Since the behavior of the model in the second phase should not initially stray too far from the behavior of the expert system, we do not have to worry about executing any exceptionally poor query plans. Additionally, since the second training phase only needs to fine-tune an already-performant model, the delayed reward signal is of far less consequence.

#### Cost model bootstrapping

Cost model bootstrapping uses a very similar in spirit two-phase approach. In the first phase, instead of learning to mimic the actions of an existing expert optimiser, the judgements of the existing expert optimiser (i.e., it’s cost model) are used to bring the agent to an initial level of competence. The optimiser’s cost model is used as the reward signal during initial training, and once the agent has learned to produce good policies according to the cost model, it is then switched to learning from a reward based on actual query latency.

One complication is doing this is that the reward units (scale) need to be consistent across the costs produced by the query optimiser cost model, and the latency measurements of actual query executions. We could apply some kind of normalisation across the two, or alternatively transfer the weights from the first network to a new network (transfer learning).

#### Incremental learning

Incremental learning attempts to mitigate the issues stemming from poor query plans early in the learning cycle by beginning learning on simpler problems:

… incrementally learning query optimization by first training a model to handle simple cases and slowly introducing more complexity. This approach makes the extremely large search space more manageable by dividing it into smaller pieces.
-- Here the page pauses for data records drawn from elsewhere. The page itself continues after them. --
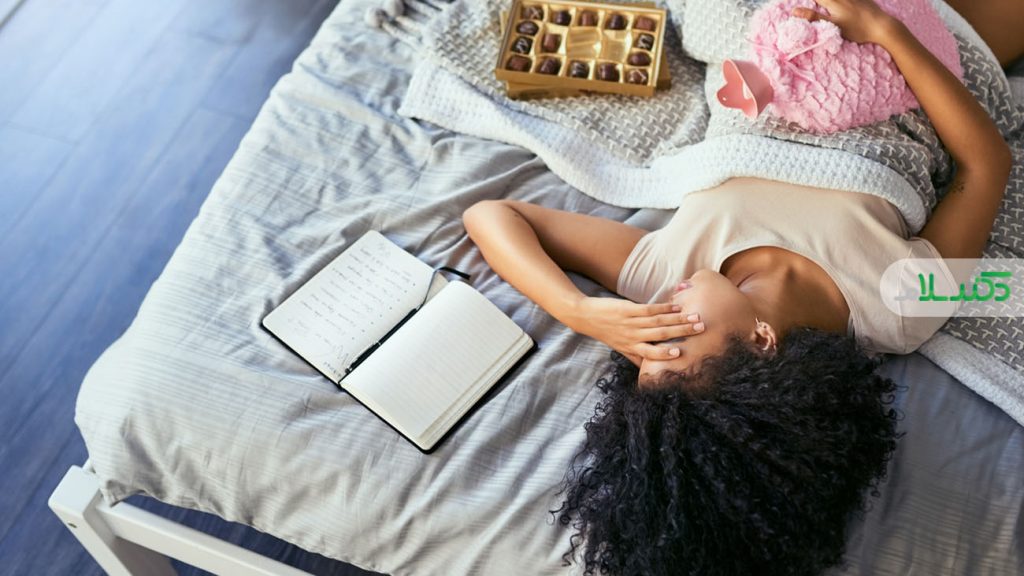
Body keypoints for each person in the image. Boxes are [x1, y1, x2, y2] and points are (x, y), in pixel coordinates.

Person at [463, 0, 1021, 574]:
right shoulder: (898, 305)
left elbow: (494, 215)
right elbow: (986, 164)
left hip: (763, 32)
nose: (659, 316)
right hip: (904, 52)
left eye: (644, 348)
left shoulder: (668, 269)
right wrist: (886, 31)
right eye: (674, 340)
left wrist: (578, 309)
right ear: (760, 342)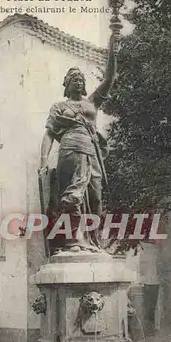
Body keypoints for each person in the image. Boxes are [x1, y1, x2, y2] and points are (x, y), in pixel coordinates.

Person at [40, 33, 119, 252]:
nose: (79, 81)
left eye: (81, 79)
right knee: (72, 197)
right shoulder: (59, 107)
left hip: (91, 152)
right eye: (74, 79)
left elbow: (109, 80)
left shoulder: (92, 103)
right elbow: (48, 134)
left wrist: (113, 47)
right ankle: (73, 241)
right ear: (66, 84)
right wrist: (43, 160)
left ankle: (93, 241)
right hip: (69, 152)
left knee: (96, 198)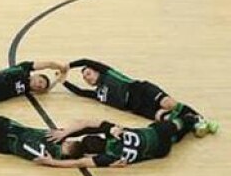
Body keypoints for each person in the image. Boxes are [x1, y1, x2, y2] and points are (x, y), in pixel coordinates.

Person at [63, 58, 219, 137]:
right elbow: (80, 92)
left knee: (169, 104)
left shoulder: (108, 74)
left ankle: (202, 120)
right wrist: (63, 82)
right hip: (135, 107)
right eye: (85, 78)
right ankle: (193, 123)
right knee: (164, 117)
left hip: (140, 90)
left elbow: (86, 61)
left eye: (88, 73)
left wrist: (68, 66)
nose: (87, 78)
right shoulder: (97, 94)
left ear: (97, 71)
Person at [33, 113, 200, 168]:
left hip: (159, 152)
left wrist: (52, 162)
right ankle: (190, 120)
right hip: (157, 133)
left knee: (173, 139)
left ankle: (187, 129)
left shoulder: (109, 157)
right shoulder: (114, 133)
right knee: (174, 125)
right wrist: (66, 132)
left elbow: (79, 163)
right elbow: (87, 123)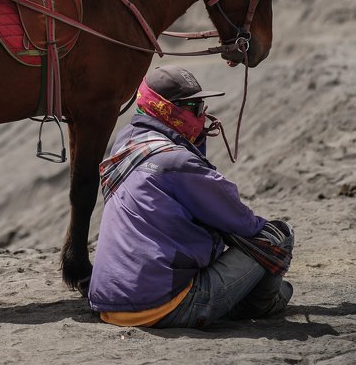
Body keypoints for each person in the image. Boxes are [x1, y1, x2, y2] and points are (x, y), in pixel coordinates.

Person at [88, 65, 294, 329]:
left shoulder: (126, 142)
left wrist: (191, 139)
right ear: (168, 110)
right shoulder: (176, 161)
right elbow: (242, 222)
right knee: (277, 236)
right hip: (164, 307)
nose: (203, 115)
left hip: (111, 306)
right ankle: (263, 305)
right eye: (195, 108)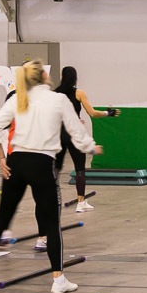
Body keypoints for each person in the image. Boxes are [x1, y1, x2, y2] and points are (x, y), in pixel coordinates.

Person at [0, 60, 99, 293]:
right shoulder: (58, 99)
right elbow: (76, 131)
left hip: (16, 161)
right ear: (44, 77)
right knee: (52, 222)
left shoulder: (18, 98)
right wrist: (91, 147)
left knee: (3, 216)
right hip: (42, 163)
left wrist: (2, 158)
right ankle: (58, 280)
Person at [53, 66, 119, 215]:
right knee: (80, 168)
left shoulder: (54, 94)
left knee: (56, 168)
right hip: (74, 133)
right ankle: (81, 202)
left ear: (62, 77)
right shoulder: (79, 93)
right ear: (75, 78)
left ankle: (51, 199)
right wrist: (108, 113)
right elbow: (92, 113)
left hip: (58, 134)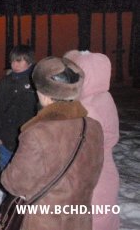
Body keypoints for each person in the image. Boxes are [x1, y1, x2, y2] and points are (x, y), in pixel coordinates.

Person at [1, 56, 104, 230]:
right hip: (79, 221)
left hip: (45, 222)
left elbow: (14, 183)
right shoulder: (93, 127)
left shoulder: (37, 132)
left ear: (44, 93)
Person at [64, 50, 120, 230]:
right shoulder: (103, 96)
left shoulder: (85, 108)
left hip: (90, 175)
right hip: (103, 170)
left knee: (92, 219)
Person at [0, 44, 37, 170]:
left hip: (28, 139)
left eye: (18, 61)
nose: (14, 65)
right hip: (6, 138)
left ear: (29, 61)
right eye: (12, 61)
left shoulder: (36, 82)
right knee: (6, 173)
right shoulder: (6, 82)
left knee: (25, 173)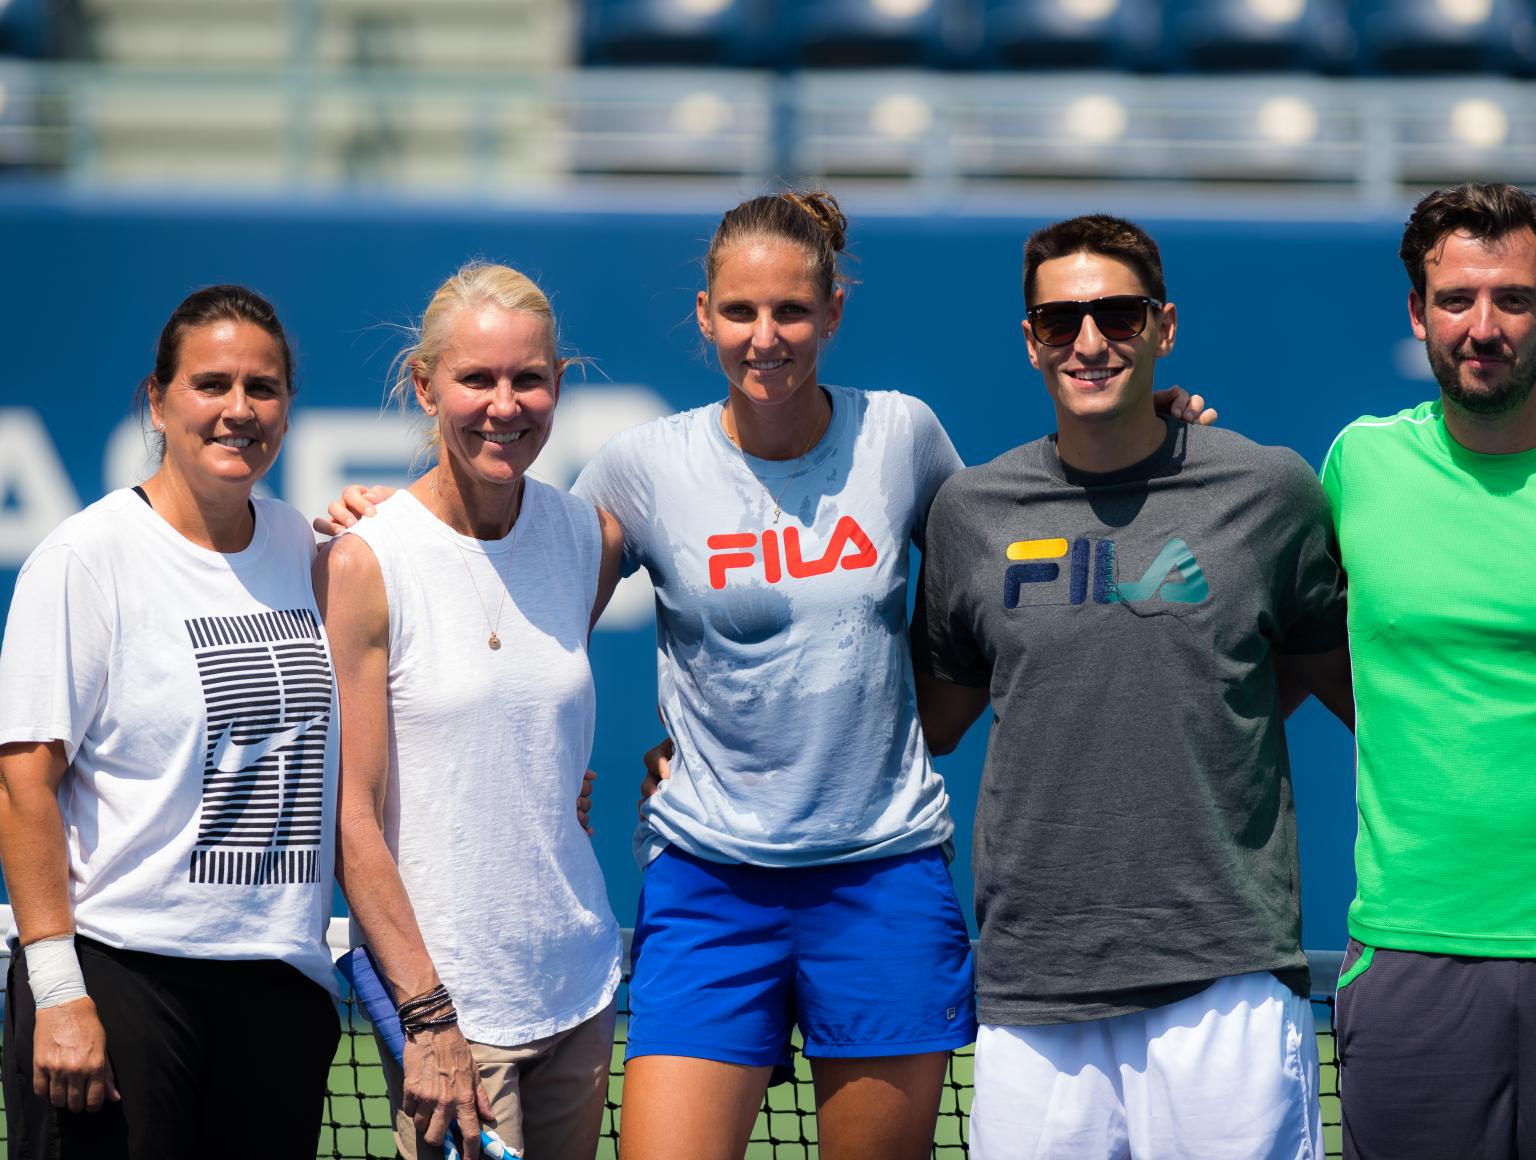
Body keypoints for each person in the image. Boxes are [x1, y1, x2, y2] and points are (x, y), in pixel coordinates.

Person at [323, 193, 1214, 1160]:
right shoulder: (641, 468)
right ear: (704, 316)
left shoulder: (902, 437)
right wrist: (395, 524)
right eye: (741, 312)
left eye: (791, 311)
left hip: (883, 879)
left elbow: (1021, 528)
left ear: (832, 313)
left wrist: (1146, 428)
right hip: (707, 887)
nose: (766, 337)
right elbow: (506, 592)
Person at [912, 214, 1353, 1160]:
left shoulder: (1270, 492)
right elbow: (932, 720)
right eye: (1060, 320)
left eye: (1118, 315)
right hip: (1033, 988)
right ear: (1030, 339)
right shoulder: (970, 511)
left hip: (1226, 980)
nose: (1089, 341)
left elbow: (1353, 687)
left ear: (1164, 326)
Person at [0, 286, 341, 1159]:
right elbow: (24, 784)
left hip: (278, 991)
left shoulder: (312, 553)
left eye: (262, 388)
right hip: (121, 982)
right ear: (157, 401)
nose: (239, 410)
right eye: (211, 384)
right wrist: (58, 991)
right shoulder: (85, 559)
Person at [315, 262, 626, 1160]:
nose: (504, 405)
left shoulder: (591, 539)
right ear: (425, 387)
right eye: (475, 379)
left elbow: (526, 735)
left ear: (558, 383)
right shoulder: (365, 560)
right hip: (451, 1016)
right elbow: (351, 818)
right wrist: (428, 1016)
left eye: (528, 378)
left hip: (580, 990)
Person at [1320, 182, 1536, 1160]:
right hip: (1412, 956)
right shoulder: (1357, 467)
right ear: (1419, 313)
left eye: (1514, 298)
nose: (1483, 327)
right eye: (1457, 299)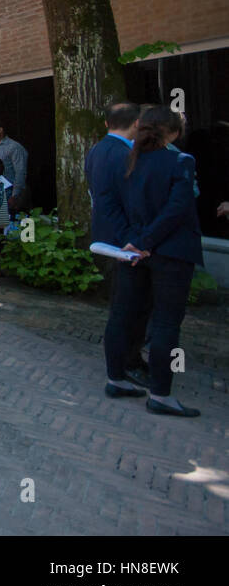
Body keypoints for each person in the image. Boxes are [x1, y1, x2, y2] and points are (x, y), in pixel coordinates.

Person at [105, 106, 203, 416]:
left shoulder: (128, 161)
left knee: (122, 314)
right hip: (170, 253)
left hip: (133, 251)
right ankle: (160, 395)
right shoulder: (181, 161)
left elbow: (110, 204)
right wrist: (147, 243)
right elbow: (178, 209)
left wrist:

In the context of query optimisation, we can make problems easier by reducing the number of relations, or by reducing the number of dimensions to be considered. That leads to a problem space that looks like this:

We could therefore try starting with a small number of pipeline phases and gradually introducing more, as shown in the following figure:

Or we could try starting with small examples and gradually focus on larger and larger queries.

Maybe a hybrid strategy will be best, starting with join order and small queries, and gradually increasing sophistication in both dimensions.